• WHO chief says ‘work is not over’
• Dutch hospital quarantines 12 staffers after patient handled without protocols
• Italian man with symptoms hospitalised

EINDHOVEN: The last two evacuation planes carrying passengers and crew from the hantavirus-hit ship MV Hondius landed in the Netherlands on Tuesday.

Travelling in the two planes were 28 evacuees from the ship, according to the Dutch foreign ministry, including passengers, crew, and medical staff.

The first plane to land was transporting six former guests of the Hondius, four from Australia, one from New Zealand, and one British person who lives in Australia.

These six are expected to stay in a quarantine facility close to the airport before being repatriated towards Australia.

The other plane was carrying 19 crew members, one British doctor and two epidemiologists (one from the World Health Organisation and one from the European Centre for Disease Prevention and Control).

The cruise ship hit by a deadly hantavirus outbreak headed to the Netherlands on Tuesday after its last passengers disembarked in Spain’s Canary Islands, with at least seven of the evacuees testing positive for the virus.

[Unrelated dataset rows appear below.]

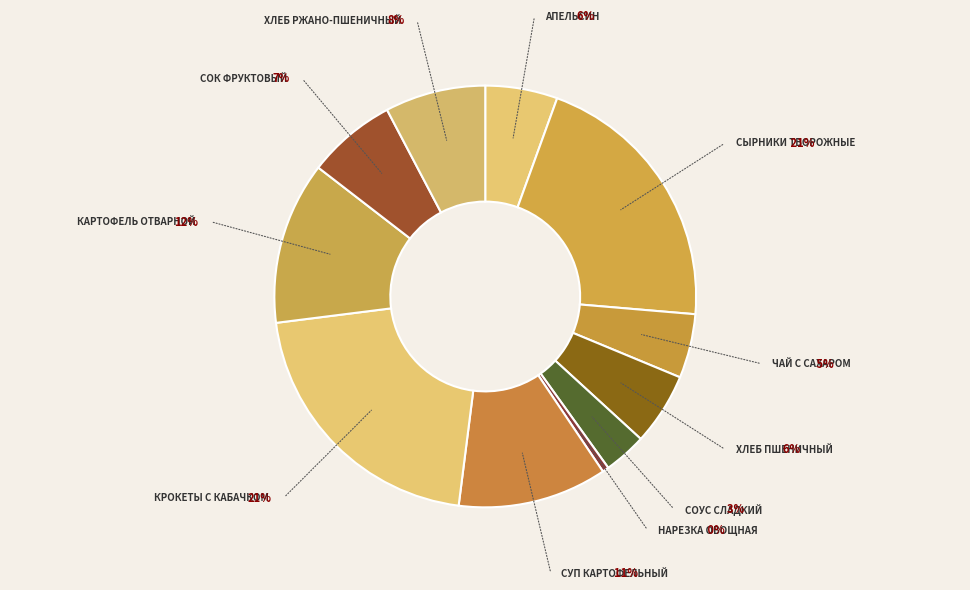

Count the number of slices in the pie.

11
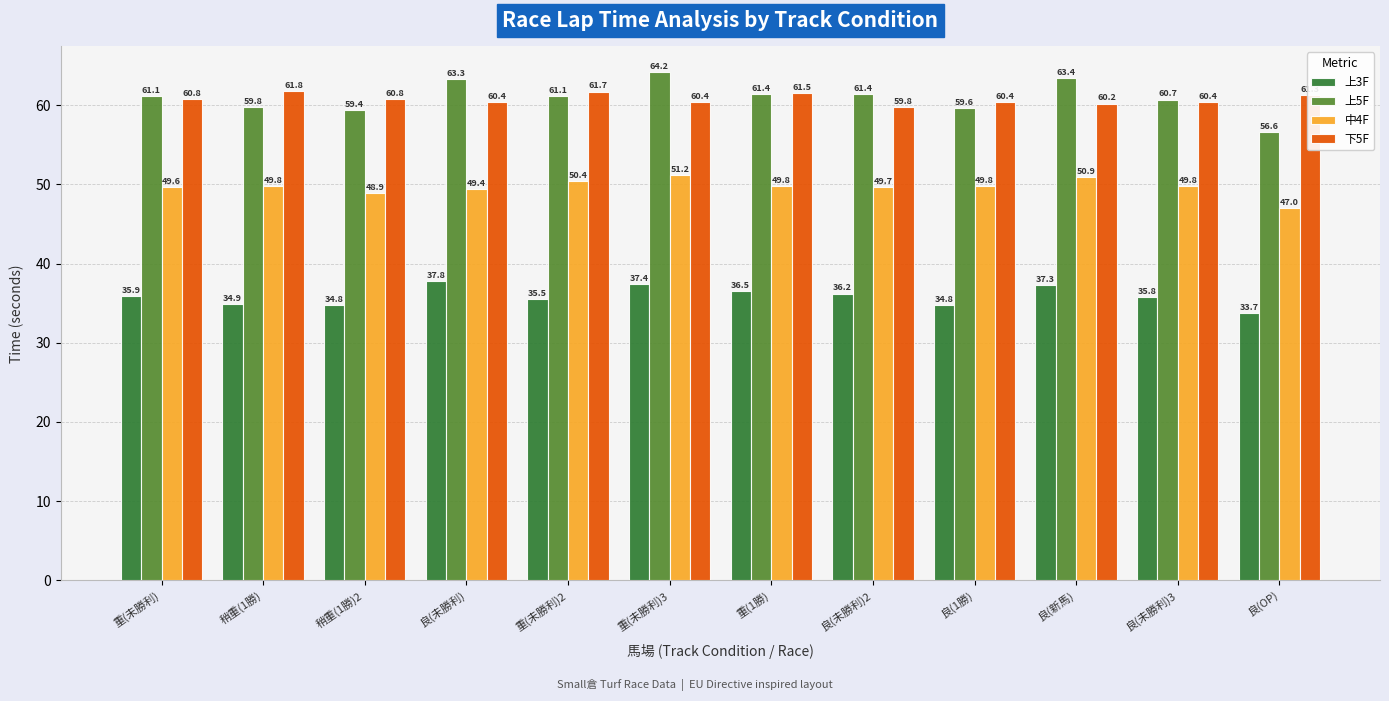

Which series changed the most between 稍重(1勝)2 and 良(未勝利)3?

上5F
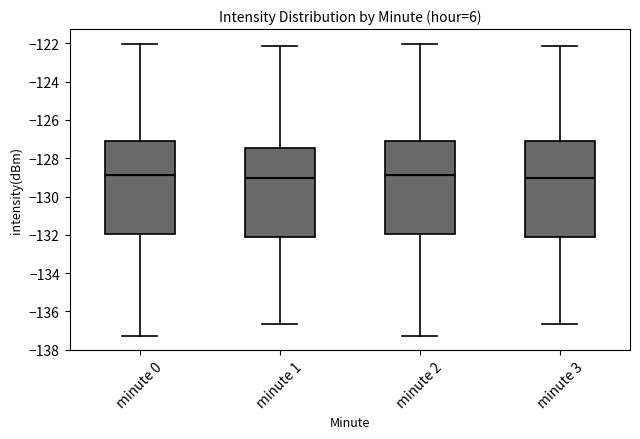

Reading left to right, read every box against the y-axis: the position of its median line, the range the box covers, and the ends of its whiskers. The values are not printed on the chart, so give them approximately, as read against the axis.

minute 0: median -128.8, box -132.0 to -127.0, whiskers -137.2 to -122.0
minute 1: median -129.0, box -132.2 to -127.4, whiskers -136.6 to -122.2
minute 2: median -128.8, box -132.0 to -127.0, whiskers -137.2 to -122.0
minute 3: median -129.0, box -132.2 to -127.0, whiskers -136.6 to -122.2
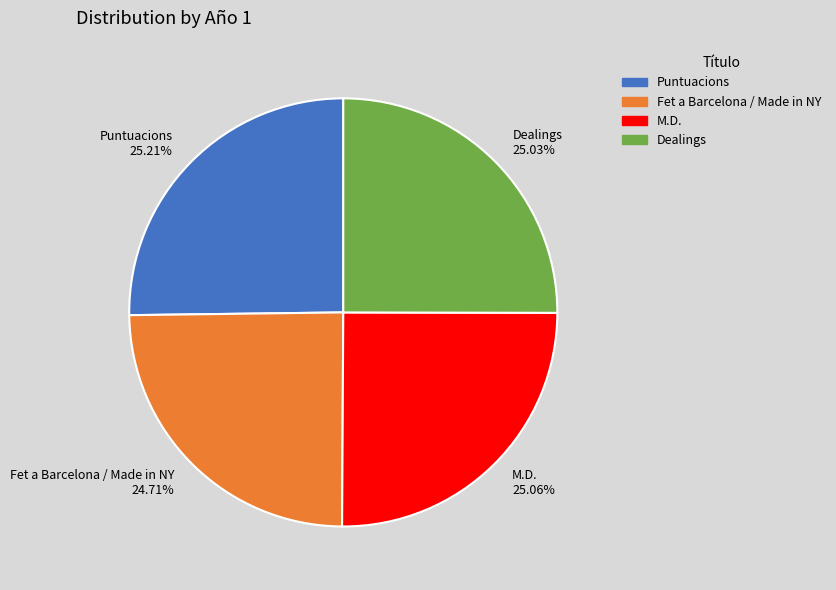

What percentage is the Puntuacions slice, to the nearest percent?

25%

Three people died after the rare virus that usually spreads among rodents was detected on board the MV Hondius, sparking a global health scare.

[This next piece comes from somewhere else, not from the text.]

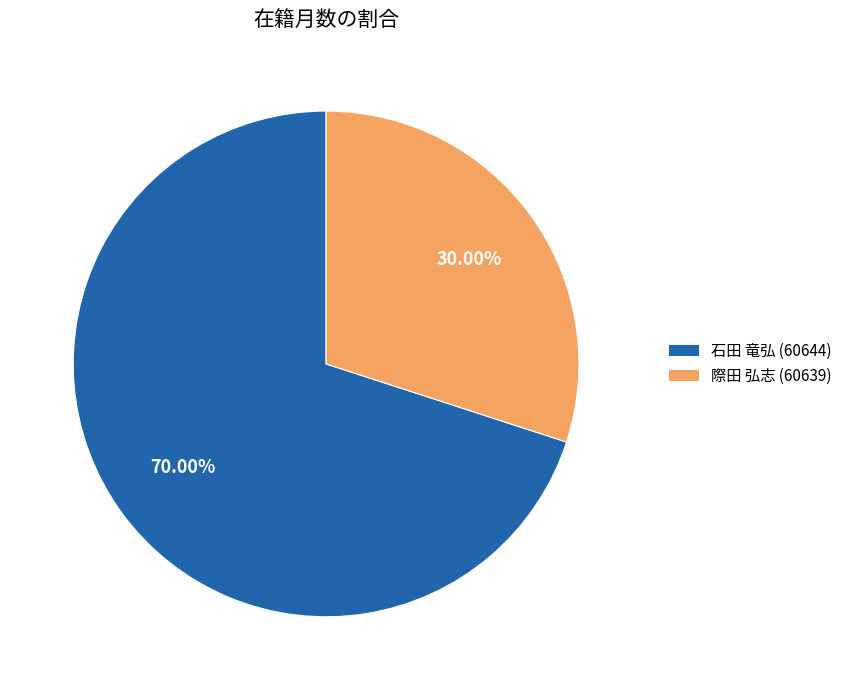

To the nearest percent, what is the difference between the largest and smallest slice percentages?

40%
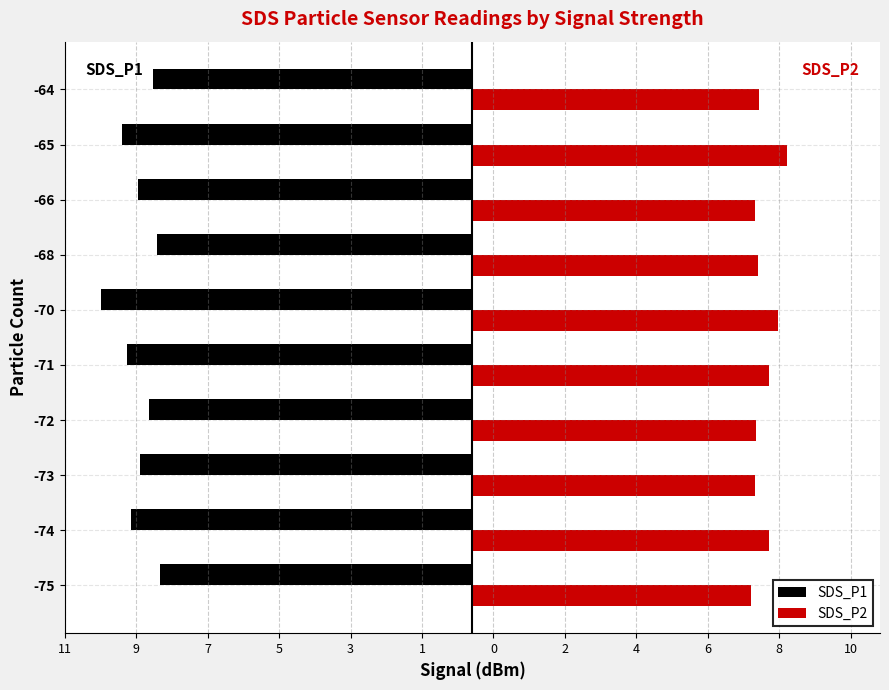

What are all the series names shown in the legend?

SDS_P1, SDS_P2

Among living patients, seven cases have been confirmed and an eighth is listed as “probable”, according to the WHO, the UN health body and certain national health authorities.

French officials said one woman who tested positive was in stable condition in ICU.

No vaccines or specific treatments exist for the virus, but health officials have said the risk to the public is low and dismissed comparisons to the Covid-19 pandemic.

WHO chief Tedros Adhanom Ghebreyesus said “our work is not over” to contain hantavirus.

“There is no sign that we are seeing the start of a larger outbreak,” Tedros told a joint news conference with Spanish Prime Minister Pedro Sanchez in Madrid after overseeing the evacuation in Spain’s Canary Islands.

“But of course the situation could change, and given the long incubation period of the virus, it’s possible we might see more cases in the coming weeks,” Tedros said of the Andes variant, which is transmissible between humans.

Dutch hospital quarantines 12

A Dutch hospital has quarantined 12 staff members in a preventive measure after blood and urine from a hantavirus patient were handled without observing strict protocols.

They will be quarantined for six weeks, the Radboudumc hospital in the city of Nijmegen said, adding that the infection risk was very low and patient care continued uninterrupted.

Italian hospitalised

An Italian man with suspected hantavirus is being transferred to Rome’s Spallanzani infectious disease hospital for testing, ANSA news agency reported on Tuesday.

The 25-year-old from the southern region of Calabria had been placed in quarantine after travelling on a Dutch KLM flight alongside a woman who later died from a hantavirus infection, ANSA added.

Meanwhile, French health minister Stephanie Rist said on Tuesday some things about the hantavirus that struck the MV Hondius cruise ship were not known, including whether it has mutated, although officials were “rather reassured”. “There are things ... we do not know about this virus,” Rist told the National Assembly.

“We do not yet have the complete sequencing of the virus which allows us to say with certainty today, even if we are rather reassured to date, we do not have the certainty to say that this virus has not yet mutated.”